Em Castelo Viegas, a Sopa da Noiva.

“Pelos casamentos, a Chanfana é que era o prato mais esperado. A minha mãe tinha dois fornos, um maior para fazer a chanfana, o outro mais pequeno era para cozer a broa. Punha a lenha no forno e fazia uma fogueira em condições, aquele forno levava oito caçoilas de Chanfana. No fundo da caçoila, punha uma cabeça de alho inteira e duas folhas de loiro com as pontas tiradas, só depois se metia a carne partida, o sal, o piripiri, o colorau e o vinho tinto, tinha de ser do bom. Não levava mais nada, porque a cabra já larga gordura. Ficava aquelas horas no forno, estava ali devagarinho a cozer lentamente. Às vezes, até deixava a carne dentro do forno durante a noite, apurava devagarinho, mas não podia ficar lá brasa nenhuma. A minha mãe usava tapar as caçoilas com uns testos. Depois, na segunda feira dos casamentos, a minha mãe, com o molho da chanfana, fazia sempre este prato, era a Sopa da Noiva. À parte cozia hortaliça. Depois, punha o molho com os bocadinhos da carne a ferver e, quando estivesse apurado, juntava-lhe a hortaliça já cozida e, por cima, punha pão de trigo. Punha mais um bocadinho de molho e repetia as camadas. Ficava um pouco no lume a ferver e a apurar. Aquilo era muito bom.”

Memória Oral

Outrora, em Castelo Viegas, um Casamento durava vários dias. Entre a preparação da boda e a celebração da cerimónia, era necessário assegurar que o momento era devidamente assinalado, quer pela nova família que se iria constituir, quer pela comunidade que iria testemunhar o enlace. Por isso, as travessas de Arroz-Doce tinham de ser entregues aos amigos e vizinhos, ritual preparatório de uma fecundidade que se desejava. Mas, era a boda que ocupava mais tempo e dava mais trabalho às cozinheiras. De véspera, os fornos enchiam-se de caçoilas de Chanfana, pois que era necessário assegurar que o tempo que passavam no forno era o suficiente para a deixar apuradinha e bem assada.
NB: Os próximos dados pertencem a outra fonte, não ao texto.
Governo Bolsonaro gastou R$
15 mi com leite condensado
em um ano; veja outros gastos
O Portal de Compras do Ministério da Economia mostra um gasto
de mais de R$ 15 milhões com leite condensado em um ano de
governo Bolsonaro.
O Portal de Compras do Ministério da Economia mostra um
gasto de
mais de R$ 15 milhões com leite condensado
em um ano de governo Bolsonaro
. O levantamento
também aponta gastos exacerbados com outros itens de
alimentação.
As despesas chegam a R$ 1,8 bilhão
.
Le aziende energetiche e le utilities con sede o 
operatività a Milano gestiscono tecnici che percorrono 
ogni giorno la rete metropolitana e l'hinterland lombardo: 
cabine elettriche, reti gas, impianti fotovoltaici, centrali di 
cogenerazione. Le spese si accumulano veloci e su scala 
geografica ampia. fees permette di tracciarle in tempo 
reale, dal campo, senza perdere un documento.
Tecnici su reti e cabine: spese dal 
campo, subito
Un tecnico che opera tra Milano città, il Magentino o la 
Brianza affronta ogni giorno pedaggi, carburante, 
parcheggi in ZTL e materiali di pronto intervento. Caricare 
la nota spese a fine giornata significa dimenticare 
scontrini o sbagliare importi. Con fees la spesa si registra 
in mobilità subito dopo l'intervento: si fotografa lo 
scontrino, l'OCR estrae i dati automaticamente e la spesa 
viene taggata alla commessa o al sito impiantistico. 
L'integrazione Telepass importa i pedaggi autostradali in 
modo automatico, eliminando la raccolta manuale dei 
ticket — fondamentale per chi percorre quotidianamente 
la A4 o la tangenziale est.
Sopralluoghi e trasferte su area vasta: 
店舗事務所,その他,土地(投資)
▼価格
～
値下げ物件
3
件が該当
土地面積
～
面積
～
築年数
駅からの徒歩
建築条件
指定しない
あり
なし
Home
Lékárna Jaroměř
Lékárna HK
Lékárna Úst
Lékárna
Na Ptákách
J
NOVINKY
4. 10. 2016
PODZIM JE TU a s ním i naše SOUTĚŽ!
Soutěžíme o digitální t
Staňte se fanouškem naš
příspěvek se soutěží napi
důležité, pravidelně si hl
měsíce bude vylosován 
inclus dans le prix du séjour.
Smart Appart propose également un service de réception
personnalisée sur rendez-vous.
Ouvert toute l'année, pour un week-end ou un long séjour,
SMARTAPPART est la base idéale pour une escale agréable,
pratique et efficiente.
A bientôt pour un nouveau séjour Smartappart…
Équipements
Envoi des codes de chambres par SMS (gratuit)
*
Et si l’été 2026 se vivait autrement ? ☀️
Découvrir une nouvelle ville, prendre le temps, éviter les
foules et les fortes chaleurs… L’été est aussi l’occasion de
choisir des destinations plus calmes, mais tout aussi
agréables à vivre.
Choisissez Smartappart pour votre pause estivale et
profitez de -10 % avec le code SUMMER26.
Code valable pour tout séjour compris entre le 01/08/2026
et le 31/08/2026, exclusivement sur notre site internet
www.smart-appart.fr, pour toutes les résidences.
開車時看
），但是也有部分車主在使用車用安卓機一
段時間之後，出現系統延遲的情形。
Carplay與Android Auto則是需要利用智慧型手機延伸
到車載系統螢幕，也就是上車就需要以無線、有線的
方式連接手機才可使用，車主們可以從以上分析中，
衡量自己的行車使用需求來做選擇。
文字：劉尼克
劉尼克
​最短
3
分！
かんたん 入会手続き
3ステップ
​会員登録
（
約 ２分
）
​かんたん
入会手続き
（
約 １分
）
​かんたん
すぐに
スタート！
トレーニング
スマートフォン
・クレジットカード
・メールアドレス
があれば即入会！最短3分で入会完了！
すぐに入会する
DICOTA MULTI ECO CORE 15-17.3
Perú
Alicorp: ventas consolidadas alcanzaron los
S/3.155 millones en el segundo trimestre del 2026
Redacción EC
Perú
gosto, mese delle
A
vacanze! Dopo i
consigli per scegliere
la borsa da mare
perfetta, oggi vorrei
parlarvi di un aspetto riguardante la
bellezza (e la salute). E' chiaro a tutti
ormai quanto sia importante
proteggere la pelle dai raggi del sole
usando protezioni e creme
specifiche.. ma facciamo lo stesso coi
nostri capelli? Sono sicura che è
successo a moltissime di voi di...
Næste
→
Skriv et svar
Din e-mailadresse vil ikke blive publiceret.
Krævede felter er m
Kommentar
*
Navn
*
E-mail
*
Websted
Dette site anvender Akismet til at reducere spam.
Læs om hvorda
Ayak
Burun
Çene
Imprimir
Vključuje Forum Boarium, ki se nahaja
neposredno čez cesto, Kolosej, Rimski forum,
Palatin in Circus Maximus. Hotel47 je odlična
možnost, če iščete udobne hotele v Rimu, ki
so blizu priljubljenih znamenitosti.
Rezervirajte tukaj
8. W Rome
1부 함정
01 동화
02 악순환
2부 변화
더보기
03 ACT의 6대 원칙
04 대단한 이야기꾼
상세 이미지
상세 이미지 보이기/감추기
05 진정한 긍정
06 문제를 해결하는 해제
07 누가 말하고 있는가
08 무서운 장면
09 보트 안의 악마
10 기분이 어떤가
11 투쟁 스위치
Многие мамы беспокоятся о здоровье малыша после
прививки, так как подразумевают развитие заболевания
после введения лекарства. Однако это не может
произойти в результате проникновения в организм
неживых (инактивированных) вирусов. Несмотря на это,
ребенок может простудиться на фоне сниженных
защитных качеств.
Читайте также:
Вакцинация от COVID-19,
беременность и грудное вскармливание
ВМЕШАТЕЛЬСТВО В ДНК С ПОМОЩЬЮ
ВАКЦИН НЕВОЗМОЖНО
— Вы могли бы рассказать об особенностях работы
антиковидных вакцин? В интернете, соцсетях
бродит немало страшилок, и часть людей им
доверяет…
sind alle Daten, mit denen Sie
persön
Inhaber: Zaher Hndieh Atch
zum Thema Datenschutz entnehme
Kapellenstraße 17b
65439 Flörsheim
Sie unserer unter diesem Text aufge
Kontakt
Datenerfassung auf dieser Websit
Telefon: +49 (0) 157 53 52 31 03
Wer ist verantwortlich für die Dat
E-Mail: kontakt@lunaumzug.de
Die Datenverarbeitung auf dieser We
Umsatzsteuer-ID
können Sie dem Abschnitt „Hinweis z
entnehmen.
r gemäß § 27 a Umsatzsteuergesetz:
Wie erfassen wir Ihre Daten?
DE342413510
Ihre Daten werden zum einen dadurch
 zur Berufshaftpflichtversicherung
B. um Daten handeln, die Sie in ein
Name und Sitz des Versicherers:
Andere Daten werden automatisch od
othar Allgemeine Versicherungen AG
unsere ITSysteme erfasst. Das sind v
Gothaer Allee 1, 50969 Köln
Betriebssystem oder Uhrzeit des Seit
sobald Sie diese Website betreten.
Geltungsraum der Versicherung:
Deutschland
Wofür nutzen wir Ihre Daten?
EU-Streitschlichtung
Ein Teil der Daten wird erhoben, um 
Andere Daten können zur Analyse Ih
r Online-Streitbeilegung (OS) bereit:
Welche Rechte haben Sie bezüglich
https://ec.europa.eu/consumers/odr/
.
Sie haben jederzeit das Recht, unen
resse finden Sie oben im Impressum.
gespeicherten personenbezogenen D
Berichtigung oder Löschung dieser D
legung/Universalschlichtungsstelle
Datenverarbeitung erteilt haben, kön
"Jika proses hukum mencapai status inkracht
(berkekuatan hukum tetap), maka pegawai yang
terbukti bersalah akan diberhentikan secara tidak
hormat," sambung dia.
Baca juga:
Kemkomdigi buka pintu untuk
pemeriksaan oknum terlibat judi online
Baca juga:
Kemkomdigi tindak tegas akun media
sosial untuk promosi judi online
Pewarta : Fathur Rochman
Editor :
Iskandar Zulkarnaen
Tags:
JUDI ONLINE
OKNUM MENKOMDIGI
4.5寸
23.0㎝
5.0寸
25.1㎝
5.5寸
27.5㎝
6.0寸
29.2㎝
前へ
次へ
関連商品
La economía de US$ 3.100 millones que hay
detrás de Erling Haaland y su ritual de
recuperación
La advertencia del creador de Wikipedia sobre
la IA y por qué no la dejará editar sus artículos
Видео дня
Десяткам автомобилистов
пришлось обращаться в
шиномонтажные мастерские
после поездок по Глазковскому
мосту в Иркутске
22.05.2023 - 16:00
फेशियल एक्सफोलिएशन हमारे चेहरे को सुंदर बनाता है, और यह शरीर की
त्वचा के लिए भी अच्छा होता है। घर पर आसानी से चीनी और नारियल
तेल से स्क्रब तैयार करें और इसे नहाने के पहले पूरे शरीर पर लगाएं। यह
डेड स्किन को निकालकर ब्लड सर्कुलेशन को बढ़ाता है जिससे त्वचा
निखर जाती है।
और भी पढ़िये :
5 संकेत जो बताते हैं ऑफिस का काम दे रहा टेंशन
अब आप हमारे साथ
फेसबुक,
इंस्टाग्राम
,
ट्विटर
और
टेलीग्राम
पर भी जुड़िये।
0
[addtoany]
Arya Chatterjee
A azáfama na cozinha passava por arranjar e prever alimento, rico e saboroso, para todas as refeições da boda. Era, por isso, que na segunda-feira dos casamentos a Sopa da Noiva regalava quando chegava à mesa. Era ainda um resquício do tempero suculento da Chanfana, criação de um povo que soube sempre, até ao limite, tirar partido, da arte culinária.